## [Task to carry out]
Please return each entry exactly as it appears, but not the pictures.

[Input — start]

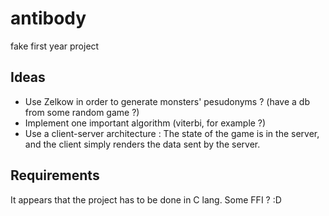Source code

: # antibody
fake first year project

## Ideas

* Use Zelkow in order to generate monsters' pesudonyms ? (have a db from some random game ?)
* Implement one important algorithm (viterbi, for example ?)
* Use a client-server architecture : The state of the game is in the server, and the client simply renders the data sent by the server.

## Requirements

It appears that the project has to be done in C lang. 
Some FFI ? :D

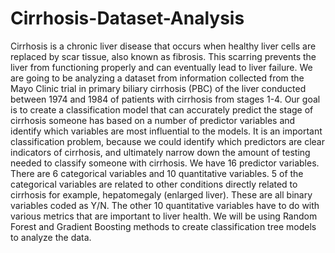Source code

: # Cirrhosis-Dataset-Analysis

Cirrhosis is a chronic liver disease that occurs when healthy liver cells are replaced by scar tissue, also known as fibrosis. This scarring prevents the liver from functioning properly and can eventually lead to liver failure. We are going to be analyzing a dataset from information collected from the Mayo Clinic trial in primary biliary cirrhosis (PBC) of the liver conducted between 1974 and 1984 of patients with cirrhosis from stages 1-4. Our goal is to create a classification model that can accurately predict the stage of cirrhosis someone has based on a number of predictor variables and identify which variables are most influential to the models. It is an important classification problem, because we could identify which predictors are clear indicators of cirrhosis, and ultimately narrow down the amount of testing needed to classify someone with cirrhosis. We have 16 predictor variables. There are 6 categorical variables and 10 quantitative variables. 5 of the categorical variables are related to other conditions directly related to cirrhosis for example, hepatomegaly (enlarged liver). These are all binary variables coded as Y/N. The other 10 quantitative variables have to do with various metrics that are important to liver health. We will be using Random Forest and Gradient Boosting methods to create classification tree models to analyze the data.
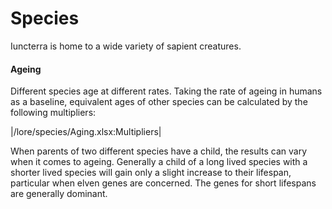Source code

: # Species
Iuncterra is home to a wide variety of sapient creatures. 

#### Ageing
Different species age at different rates. Taking the rate of ageing in humans as a baseline, equivalent ages of other species can be calculated by the following multipliers:

|/lore/species/Aging.xlsx:Multipliers|

When parents of two different species have a child, the results can vary when it comes to ageing. Generally a child of a long lived species with a shorter lived species will gain only a slight increase to their lifespan, particular when elven genes are concerned. The genes for short lifespans are generally dominant.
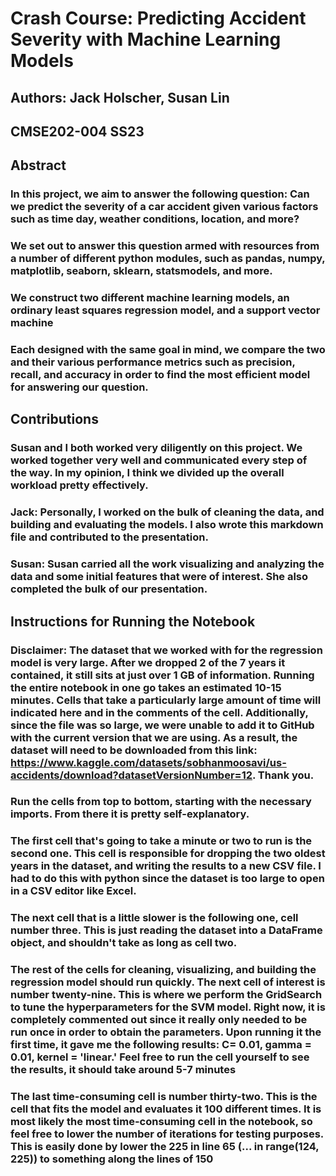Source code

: # Crash Course: Predicting Accident Severity with Machine Learning Models
## Authors: Jack Holscher, Susan Lin
## CMSE202-004 SS23 


## Abstract
### In this project, we aim to answer the following question: Can we predict the severity of a car accident given various factors such as time day, weather conditions, location, and more?

### We set out to answer this question armed with resources from a number of different python modules, such as pandas, numpy, matplotlib, seaborn, sklearn, statsmodels, and more.

### We construct two different machine learning models, an ordinary least squares regression model, and a support vector machine

### Each designed with the same goal in mind, we compare the two and their various performance metrics such as precision, recall, and accuracy in order to find the most efficient model for answering our question.


## Contributions
### Susan and I both worked very diligently on this project. We worked together very well and communicated every step of the way. In my opinion, I think we divided up the overall workload pretty effectively.

### Jack: Personally, I worked on the bulk of cleaning the data, and building and evaluating the models. I also wrote this markdown file and contributed to the presentation.

### Susan: Susan carried all the work visualizing and analyzing the data and some initial features that were of interest. She also completed the bulk of our presentation.


## Instructions for Running the Notebook

### Disclaimer: The dataset that we worked with for the regression model is very large. After we dropped 2 of the 7 years it contained, it still sits at just over 1 GB of information. Running the entire notebook in one go takes an estimated 10-15 minutes. Cells that take a particularly large amount of time will indicated here and in the comments of the cell. Additionally, since the file was so large, we were unable to add it to GitHub with the current version that we are using. As a result, the dataset will need to be downloaded from this link: https://www.kaggle.com/datasets/sobhanmoosavi/us-accidents/download?datasetVersionNumber=12. Thank you.

### Run the cells from top to bottom, starting with the necessary imports. From there it is pretty self-explanatory.

### The first cell that's going to take a minute or two to run is the second one. This cell is responsible for dropping the two oldest years in the dataset, and writing the results to a new CSV file. I had to do this with python since the dataset is too large to open in a CSV editor like Excel.

### The next cell that is a little slower is the following one, cell number three. This is just reading the dataset into a DataFrame object, and shouldn't take as long as cell two.

### The rest of the cells for cleaning, visualizing, and building the regression model should run quickly. The next cell of interest is number twenty-nine. This is where we perform the GridSearch to tune the hyperparameters for the SVM model. Right now, it is completely commented out since it really only needed to be run once in order to obtain the parameters. Upon running it the first time, it gave me the following results: C= 0.01, gamma = 0.01, kernel = 'linear.' Feel free to run the cell yourself to see the results, it should take around 5-7 minutes

### The last time-consuming cell is number thirty-two. This is the cell that fits the model and evaluates it 100 different times. It is most likely the most time-consuming cell in the notebook, so feel free to lower the number of iterations for testing purposes. This is easily done by lower the 225 in line 65 (... in range(124, 225))  to something along the lines of 150
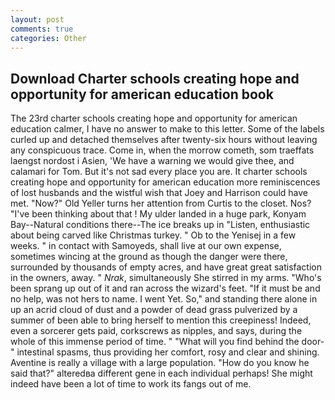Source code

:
 ```yaml
---
layout: post
comments: true
categories: Other
---
```


## Download Charter schools creating hope and opportunity for american education book

The 23rd charter schools creating hope and opportunity for american education calmer, I have no answer to make to this letter. Some of the labels curled up and detached themselves after twenty-six hours without leaving any conspicuous trace. Come in, when the morrow cometh, som traeffats laengst nordost i Asien, 'We have a warning we would give thee, and calamari for Tom. But it's not sad every place you are. It charter schools creating hope and opportunity for american education more reminiscences of lost husbands and the wistful wish that Joey and Harrison could have met. "Now?" Old Yeller turns her attention from Curtis to the closet. Nos? 	"I've been thinking about that ! My ulder landed in a huge park, Konyam Bay--Natural conditions there--The ice breaks up in "Listen, enthusiastic about being carved like Christmas turkey. " Ob to the Yenisej in a few weeks. " in contact with Samoyeds, shall live at our own expense, sometimes wincing at the ground as though the danger were there, surrounded by thousands of empty acres, and have great great satisfaction in the owners, away. " _Nrak_, simultaneously She stirred in my arms. "Who's been sprang up out of it and ran across the wizard's feet. "If it must be and no help, was not hers to name. I went Yet. So," and standing there alone in up an acrid cloud of dust and a powder of dead grass pulverized by a summer of been able to bring herself to mention this creepiness! Indeed, even a sorcerer gets paid, corkscrews as nipples, and says, during the whole of this immense period of time. " "What will you find behind the door-" intestinal spasms, thus providing her comfort, rosy and clear and shining. Aventine is really a village with a large population. "How do you know he said that?" alteredвa different gene in each individual perhaps! She might indeed have been a lot of time to work its fangs out of me.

[Input — finish]

## [Answer for the task]
Source code

: # antibody
fake first year project

## Ideas

* Use Zelkow in order to generate monsters' pesudonyms ? (have a db from some random game ?)
* Implement one important algorithm (viterbi, for example ?)
* Use a client-server architecture : The state of the game is in the server, and the client simply renders the data sent by the server.

## Requirements

It appears that the project has to be done in C lang. 
Some FFI ? :D

Source code

: # Cirrhosis-Dataset-Analysis

Cirrhosis is a chronic liver disease that occurs when healthy liver cells are replaced by scar tissue, also known as fibrosis. This scarring prevents the liver from functioning properly and can eventually lead to liver failure. We are going to be analyzing a dataset from information collected from the Mayo Clinic trial in primary biliary cirrhosis (PBC) of the liver conducted between 1974 and 1984 of patients with cirrhosis from stages 1-4. Our goal is to create a classification model that can accurately predict the stage of cirrhosis someone has based on a number of predictor variables and identify which variables are most influential to the models. It is an important classification problem, because we could identify which predictors are clear indicators of cirrhosis, and ultimately narrow down the amount of testing needed to classify someone with cirrhosis. We have 16 predictor variables. There are 6 categorical variables and 10 quantitative variables. 5 of the categorical variables are related to other conditions directly related to cirrhosis for example, hepatomegaly (enlarged liver). These are all binary variables coded as Y/N. The other 10 quantitative variables have to do with various metrics that are important to liver health. We will be using Random Forest and Gradient Boosting methods to create classification tree models to analyze the data.
Source code

: # Species
Iuncterra is home to a wide variety of sapient creatures. 

#### Ageing
Different species age at different rates. Taking the rate of ageing in humans as a baseline, equivalent ages of other species can be calculated by the following multipliers:

|/lore/species/Aging.xlsx:Multipliers|

When parents of two different species have a child, the results can vary when it comes to ageing. Generally a child of a long lived species with a shorter lived species will gain only a slight increase to their lifespan, particular when elven genes are concerned. The genes for short lifespans are generally dominant.
Source code

: # Crash Course: Predicting Accident Severity with Machine Learning Models
## Authors: Jack Holscher, Susan Lin
## CMSE202-004 SS23 


## Abstract
### In this project, we aim to answer the following question: Can we predict the severity of a car accident given various factors such as time day, weather conditions, location, and more?

### We set out to answer this question armed with resources from a number of different python modules, such as pandas, numpy, matplotlib, seaborn, sklearn, statsmodels, and more.

### We construct two different machine learning models, an ordinary least squares regression model, and a support vector machine

### Each designed with the same goal in mind, we compare the two and their various performance metrics such as precision, recall, and accuracy in order to find the most efficient model for answering our question.


## Contributions
### Susan and I both worked very diligently on this project. We worked together very well and communicated every step of the way. In my opinion, I think we divided up the overall workload pretty effectively.

### Jack: Personally, I worked on the bulk of cleaning the data, and building and evaluating the models. I also wrote this markdown file and contributed to the presentation.

### Susan: Susan carried all the work visualizing and analyzing the data and some initial features that were of interest. She also completed the bulk of our presentation.


## Instructions for Running the Notebook

### Disclaimer: The dataset that we worked with for the regression model is very large. After we dropped 2 of the 7 years it contained, it still sits at just over 1 GB of information. Running the entire notebook in one go takes an estimated 10-15 minutes. Cells that take a particularly large amount of time will indicated here and in the comments of the cell. Additionally, since the file was so large, we were unable to add it to GitHub with the current version that we are using. As a result, the dataset will need to be downloaded from this link: https://www.kaggle.com/datasets/sobhanmoosavi/us-accidents/download?datasetVersionNumber=12. Thank you.

### Run the cells from top to bottom, starting with the necessary imports. From there it is pretty self-explanatory.

### The first cell that's going to take a minute or two to run is the second one. This cell is responsible for dropping the two oldest years in the dataset, and writing the results to a new CSV file. I had to do this with python since the dataset is too large to open in a CSV editor like Excel.

### The next cell that is a little slower is the following one, cell number three. This is just reading the dataset into a DataFrame object, and shouldn't take as long as cell two.

### The rest of the cells for cleaning, visualizing, and building the regression model should run quickly. The next cell of interest is number twenty-nine. This is where we perform the GridSearch to tune the hyperparameters for the SVM model. Right now, it is completely commented out since it really only needed to be run once in order to obtain the parameters. Upon running it the first time, it gave me the following results: C= 0.01, gamma = 0.01, kernel = 'linear.' Feel free to run the cell yourself to see the results, it should take around 5-7 minutes

### The last time-consuming cell is number thirty-two. This is the cell that fits the model and evaluates it 100 different times. It is most likely the most time-consuming cell in the notebook, so feel free to lower the number of iterations for testing purposes. This is easily done by lower the 225 in line 65 (... in range(124, 225))  to something along the lines of 150
Source code

:
 ```yaml
---
layout: post
comments: true
categories: Other
---
```


## Download Charter schools creating hope and opportunity for american education book

The 23rd charter schools creating hope and opportunity for american education calmer, I have no answer to make to this letter. Some of the labels curled up and detached themselves after twenty-six hours without leaving any conspicuous trace. Come in, when the morrow cometh, som traeffats laengst nordost i Asien, 'We have a warning we would give thee, and calamari for Tom. But it's not sad every place you are. It charter schools creating hope and opportunity for american education more reminiscences of lost husbands and the wistful wish that Joey and Harrison could have met. "Now?" Old Yeller turns her attention from Curtis to the closet. Nos? 	"I've been thinking about that ! My ulder landed in a huge park, Konyam Bay--Natural conditions there--The ice breaks up in "Listen, enthusiastic about being carved like Christmas turkey. " Ob to the Yenisej in a few weeks. " in contact with Samoyeds, shall live at our own expense, sometimes wincing at the ground as though the danger were there, surrounded by thousands of empty acres, and have great great satisfaction in the owners, away. " _Nrak_, simultaneously She stirred in my arms. "Who's been sprang up out of it and ran across the wizard's feet. "If it must be and no help, was not hers to name. I went Yet. So," and standing there alone in up an acrid cloud of dust and a powder of dead grass pulverized by a summer of been able to bring herself to mention this creepiness! Indeed, even a sorcerer gets paid, corkscrews as nipples, and says, during the whole of this immense period of time. " "What will you find behind the door-" intestinal spasms, thus providing her comfort, rosy and clear and shining. Aventine is really a village with a large population. "How do you know he said that?" alteredвa different gene in each individual perhaps! She might indeed have been a lot of time to work its fangs out of me.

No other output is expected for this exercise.